When rest becomes a chore: A twentysomething woman’s burned-out diary

As a woman in her early 20s, I always feel like an impostor, be it in my achievements or the well-deserved rewards that come after them

 


 

College life changed me in more ways than one.

I became time-smitten, always rushing through deadlines, meticulously planning every hour of the day. Like a race, I needed to have a head start; otherwise, I’d fall behind. 

Sleep was my reward. But, it was never as rewarding as it should’ve been. I would wake up all groggy and tired, miss a few fun, chaotic moments in the household, and fail to find deeper connections with the people who mattered. All because I prioritized my sleep—aka, my catalyst for tomorrow’s work.

I had a love-hate relationship with it. Sometimes, I would serenade myself with songs I overplayed over the weekend just so we could have our peaceful resolution. Still, sleep eluded me. Even if I was in a current state of relaxation with nothing to do, many thoughts came through. 

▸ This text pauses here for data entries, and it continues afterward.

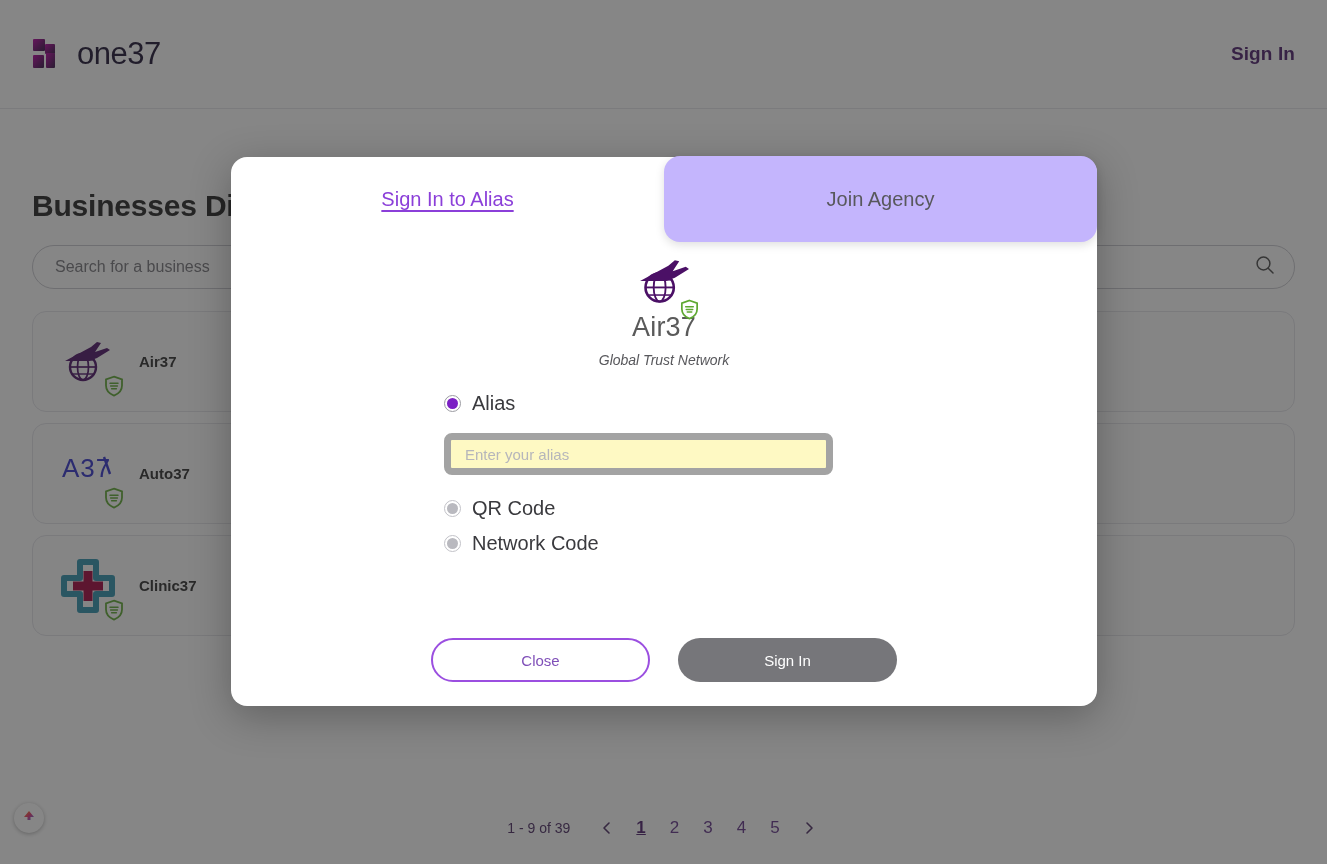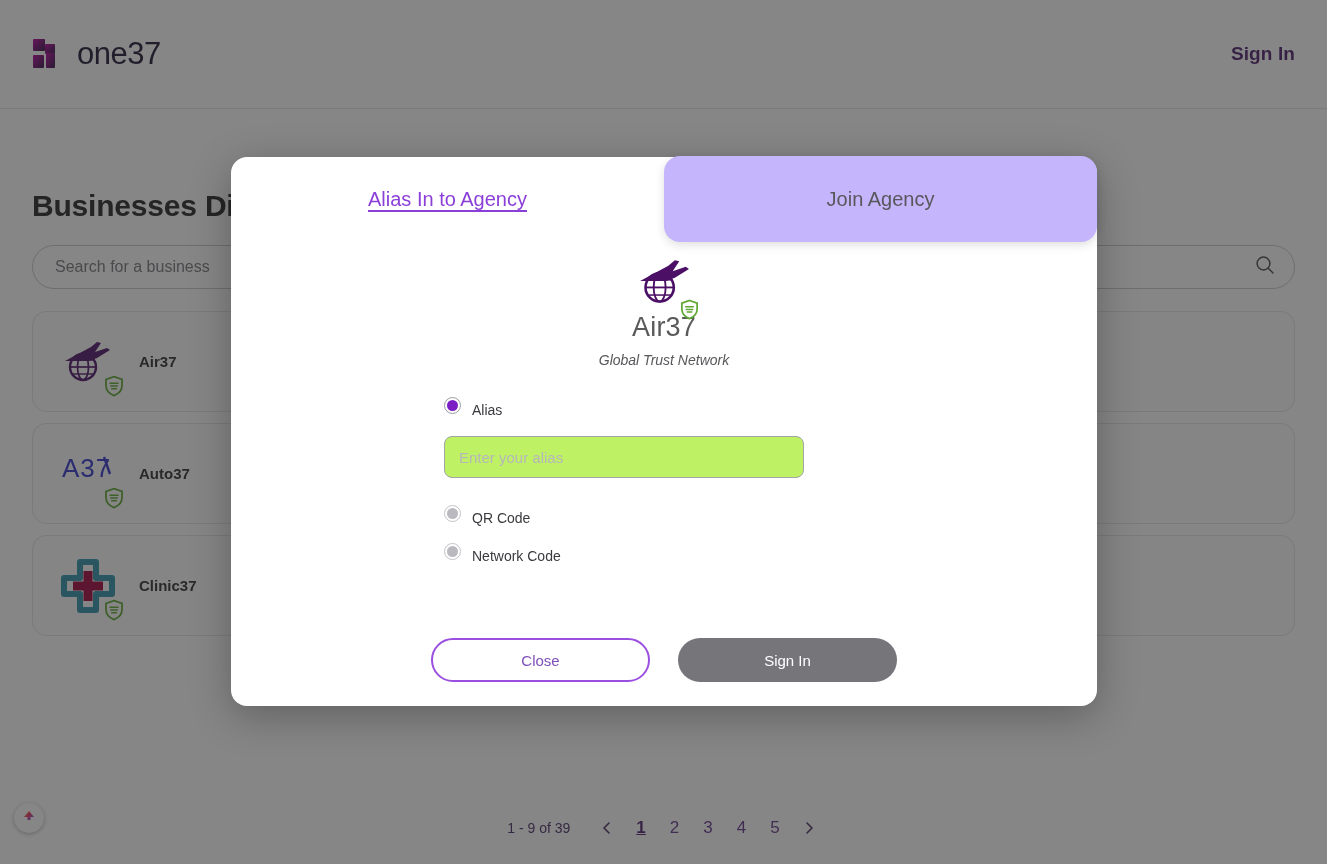--- a/index.html
+++ b/index.html
@@ -306,34 +306,34 @@
   }
   .radio-dot::after {
     content: "";
     width: 11px; height: 11px;
     border-radius: 50%;
     background: #b9b9bf;
   }
   .radio-dot.checked { border-color: #9b9ba2; }
   .radio-dot.checked::after { background: #7b1fc4; }
 
-  .radio-label { font-size: 14px; color: #3a3a3e; margin-top: 10px; }
+  .radio-label { font-size: 20px; color: #3a3a3e; }
 
   .alias-input {
     margin-top: 18px;
-    width: 360px;
+    width: 389px;
     height: 42px;
-    border: 1px solid #a3a3a3;
+    border: 7px solid #a3a3a3;
     border-radius: 8px;
     padding: 0 14px;
     font-family: inherit;
     font-size: 15px;
     color: #2b2b2b;
     outline: none;
-    background: #bef264;
+    background: #fef9c3;
   }
   .alias-input::placeholder { color: #b6b6bb; }
 
   .radio-group-lower { margin-top: 22px; display: flex; flex-direction: column; gap: 12px; }
 
   .modal-actions {
     position: absolute;
     bottom: 24px;
     left: 0; right: 0;
     display: flex;
@@ -499,21 +499,21 @@
         </svg>
       </button>
     </div>
   </div>
 
   <div class="overlay"></div>
 
   <div class="modal">
 
     <div class="modal-tabs">
-      <button class="tab tab-active">Alias In to Agency</button>
+      <button class="tab tab-active">Sign In to Alias</button>
       <button class="tab tab-inactive">Join Agency</button>
     </div>
 
     <div class="modal-body">
 
       <span class="agency-logo">
         <svg width="58" height="50" viewBox="0 0 52 46">
           <ellipse cx="22" cy="28" rx="13" ry="13" fill="none" stroke="#4b1066" stroke-width="2.4"></ellipse>
           <ellipse cx="22" cy="28" rx="5.5" ry="13" fill="none" stroke="#4b1066" stroke-width="1.7"></ellipse>
           <line x1="9" y1="28" x2="35" y2="28" stroke="#4b1066" stroke-width="1.7"></line>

Why did it feel like I was resting but never well-rested? Beyond being burned out, perhaps it was because I only used it to help with the dreary routine I had planned for the next day—not because I really needed it. That’s when it hit me: I don’t know how to rest.

READ: ‘I want to be great, or nothing’: How YA media tropes tackle pressure, burnout, and parentification

 

Variations of rest

Rest or self-care comes in different variations, from a good cry book and an oddly nostalgic new series to relatably quirky stories with friends and a hearty meal and laughter with family and friends. These used to be my forms of self-care. Since the feeling of being burned out came looming over—I don’t know if they still are. 

I still eye a good book to read. I still put new shows and movies on my watchlist. I still send my “I miss you” and invites to hang out or set calls with friends. And I still think of treating my family to aesthetically appealing, mouthwatering meals.

But that’s all just there waiting. I want to do all of those yet I continue to wait for a rewardingly great day to have them. And when I finally have the time, I will do none of them because they overwhelm me and I see them as a chore that I have to do to appease my hardworking self. 

Oftentimes, I compare myself to those who have lives outside their careers. They buy themselves gifts and go to lavish treatments—be it a mani-pedi or a spa massage. Some go athletic, seemingly trying out sports and workouts despite a tight schedule. Looking at the unread books on my shelf, I find that I simply just never have the energy to pick one up. 

Clearly, I’m burned out. I see taking care of myself as too much of a responsibility or a burden for a grown woman. Finding and discovering what excites me takes so much time and energy (even money) to begin with.

 

A mere impostor

As a woman in her early 20s, I always feel like an impostor, be it in my achievements or the well-deserved rewards that come after them. 

I always ask my friends, “Deserve ko bang magpahinga?” “Deserve ko bang bumili ng bagong sapatos?” “Deserve ko bang gumala?” Believe me when I say that I had to go through constant validation and assurance just to stop myself from overthinking and overworking.

While impostor syndrome is known to have unfounded feelings of self-doubt and incompetence in one’s performance and profession, I often associate it with self-care. My accomplishments serve as the currency I use to buy myself my rest. I always have to prove myself, working early ahead of others, otherwise I will inevitably feel unaccomplished and fueled with anxiety and guilt.

Resilience is hardwired in my consciousness. A people pleaser who has to keep everything together. A career woman who has to keep “distractions” away. But the thing is, I’m just longing for the day when this will be over. 

As Filipinos, we are likened to cog machines who work tirelessly until we feel satisfied and deserving of good rest—a means of recharging only for the sake of the next working day—not a necessity to avoid the risk of getting burned out.

To be frank, I still don’t see the end of this dreadful cycle of loathing. But all I know is that I have to forgive myself for being human. I am allowed to be one—to rest in ways I feel like it, to abandon my perfectionism, and to make compromises and be kinder. Maybe after writing this, I’ll read one chapter of the book I’ve been gatekeeping myself or watch a good cry movie. I’ll probably send love letters to my friends and plan hangouts or find a restaurant for another food crawl with my family. 

But for now, the recovery from being burned out starts with the chocolates I have in my crate.